Electrical circuits based on DNA could soon become a reality. Computer circuits could be designed based on the genetic structure of all living beings, providing processors significantly faster than current technology.

Computers have become smaller over the last sixty years, as well as more powerful. Transistors are critical to the operation of the machines, but a minimum distance between the components is required to prevent interference between the devices. This has limited designers from creating processors much smaller than modern technology.

Molecular electronics could get around this challenge, if researchers could find a way to develop molecules that self-assemble into complex circuits. So far, that has not been achieved by any of the groups working on the task. The only molecules that self-organize in complex forms in nature are DNA, making these structures obvious choices for researchers looking to develop electrical processors. However, no large DNA molecules have been successfully shown to carry an electrical signal in a manner which could prove useful in a processor.

Hebrew University of Jerusalem researchers collaborated with other scientists from around the world to develop four strands of DNA capable of carrying such a charge.

"This research paves the way for implementing DNA-based programmable circuits for molecular electronics, which could lead to a new generation of computer circuits that can be more sophisticated, cheaper and simpler to make," Danny Porath of the Hebrew University of Jerusalem said.

Researchers believe this could be the greatest breakthrough in DNA-based electrical circuits in the last ten years.

The molecules were designed by a team headed by Alexander Kotlyar of Tel Aviv University.
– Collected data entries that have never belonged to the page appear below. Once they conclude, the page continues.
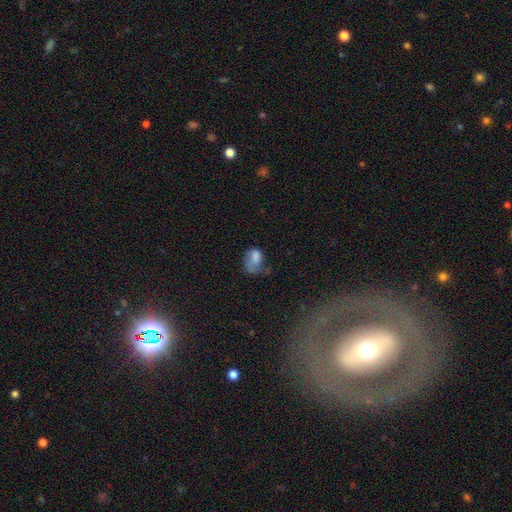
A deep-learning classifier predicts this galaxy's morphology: This appears to be a smooth galaxy with no disk features (65%) that is in between round and cigar-shaped (74%). Merging: major disturbance (43%).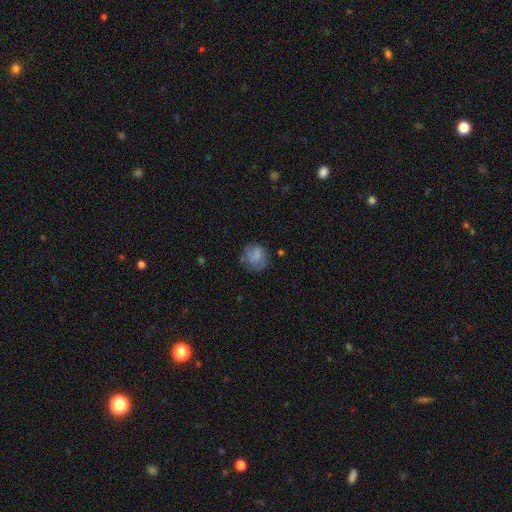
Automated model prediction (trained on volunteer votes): smooth_or_featured: smooth (p=0.63) [alt: featured or disk p=0.27]
how_rounded: round (p=0.73) [alt: in between p=0.26]
merging: none (p=0.61) [alt: minor disturbance p=0.23]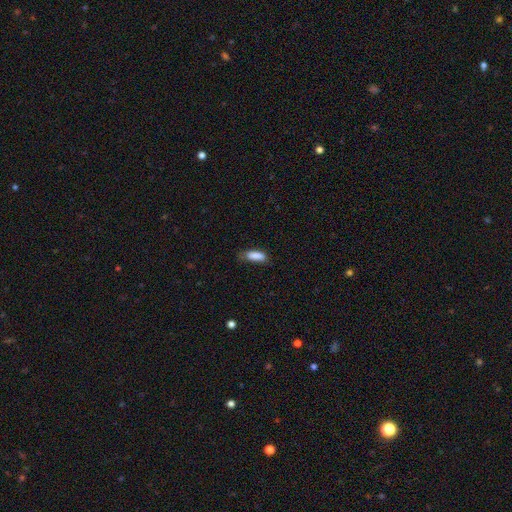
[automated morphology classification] This appears to be a smooth galaxy with no disk features (85%) that is in between round and cigar-shaped (60%). Merging: none (56%).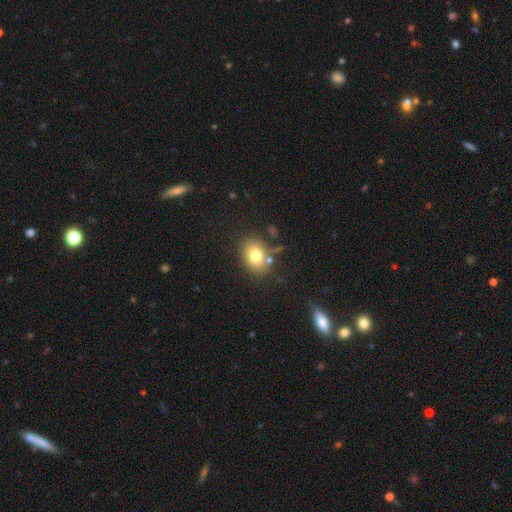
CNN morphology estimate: Smooth or featured? smooth (76%)
How rounded? in between (60%)
Merging? none (72%)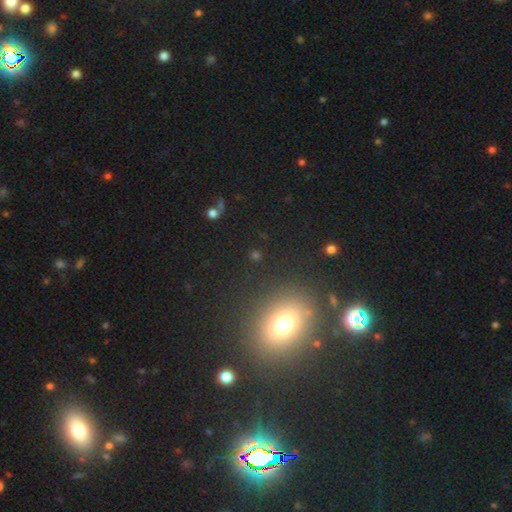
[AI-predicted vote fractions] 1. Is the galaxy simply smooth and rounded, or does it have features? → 55% smooth, 34% star or artifact, 11% featured or disk.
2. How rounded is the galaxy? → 66% round, 30% in between, 3% cigar-shaped.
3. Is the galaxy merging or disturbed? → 82% none, 9% minor disturbance, 4% merger, 4% major disturbance.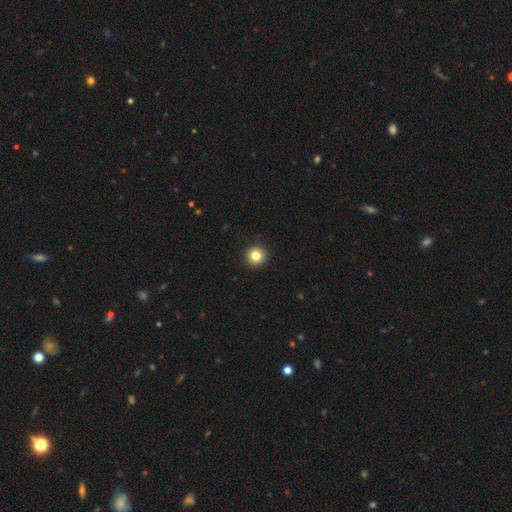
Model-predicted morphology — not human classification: The model was most divided on "smooth or featured": smooth: 83%, star or artifact: 11%, featured or disk: 7%. More confident: how rounded — round (95%); merging — none (94%).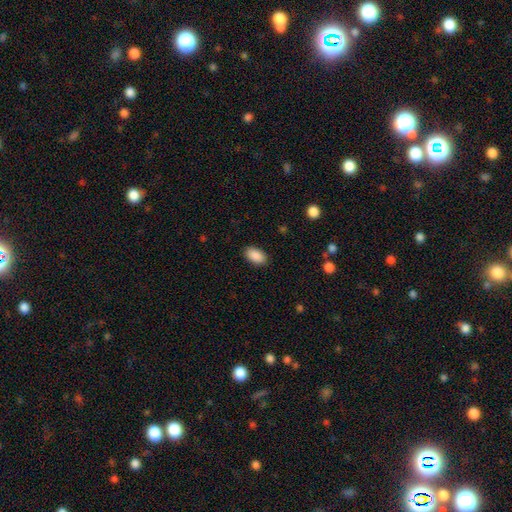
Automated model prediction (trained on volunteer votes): A smooth galaxy with no disk features (90%) that is in between round and cigar-shaped (94%).

Vote fractions:
- Smooth or featured? smooth: 90% / star or artifact: 7% / featured or disk: 3%
- How rounded? in between: 94% / round: 4% / cigar-shaped: 2%
- Merging? none: 88% / minor disturbance: 8% / major disturbance: 2% / merger: 1%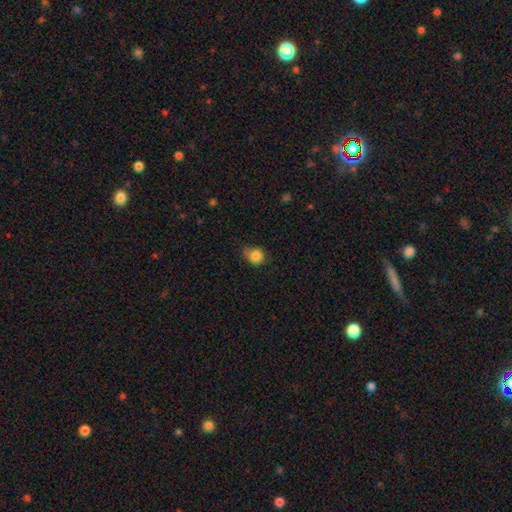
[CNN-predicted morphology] Smooth or featured? Predicted: smooth (p=0.84). How rounded? Predicted: round (p=0.68). Merging? Predicted: none (p=0.47).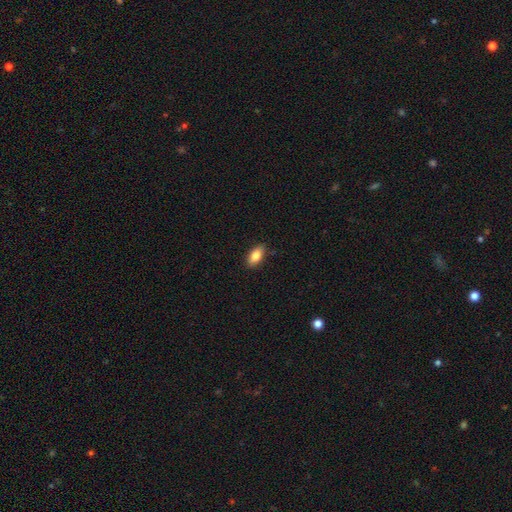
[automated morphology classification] Smooth or featured?
  - smooth: 82% *
  - featured or disk: 11%
  - star or artifact: 7%
How rounded?
  - in between: 87% *
  - cigar-shaped: 10%
  - round: 3%
Merging?
  - none: 86% *
  - minor disturbance: 11%
  - major disturbance: 2%
  - merger: 1%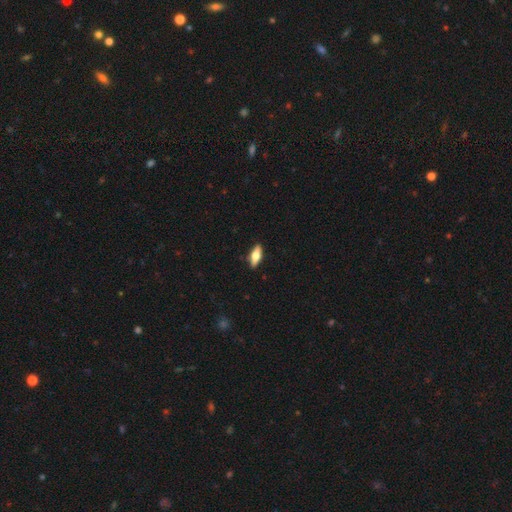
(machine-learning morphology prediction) smooth 57%, featured or disk 37%, star or artifact 6%. Down the decision tree: how rounded — in between (67%); merging — none (89%).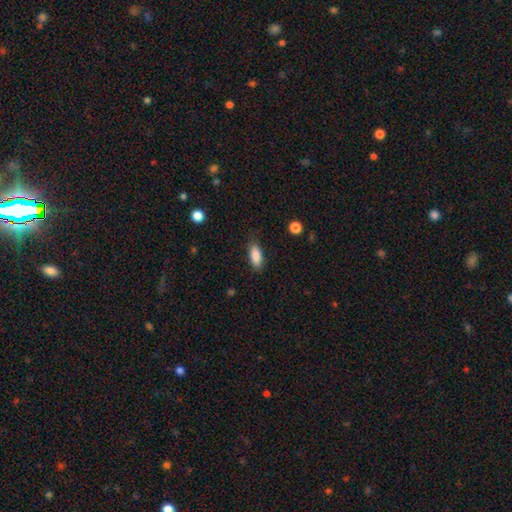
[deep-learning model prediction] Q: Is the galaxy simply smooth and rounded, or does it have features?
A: smooth — 87%.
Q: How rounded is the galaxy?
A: in between — 78%.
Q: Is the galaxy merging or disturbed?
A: none — 82%.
Gideon Livshits, a doctoral student under Porath, performed measurements of the DNA circuits. Additional input was provided by investigators in the United States, Denmark, Italy, Cyprus, and Spain.

This research could bring DNA back to the forefront of research in materials science. If transistors made of genetic code are formed into a processor, it could herald a new age of microelectronics. By bringing the microscopic transistors close together, additional circuits could fit on a chip, allowing parallel processing, increasing system speed.

In 2013, a group of researchers used DNA to form a transistor constructed from graphene, which could itself yield a separate revolution in computer technology. The genetic code is also utilized to create DNA field-effect transistor (DNAFET). These biosensors are used to detect genetic disorders, including heredity diseases. They can also be utilized for genetic sequencing.

Development of the breakthrough molecular circuit was detailed in the journal Nature Nanotechnology.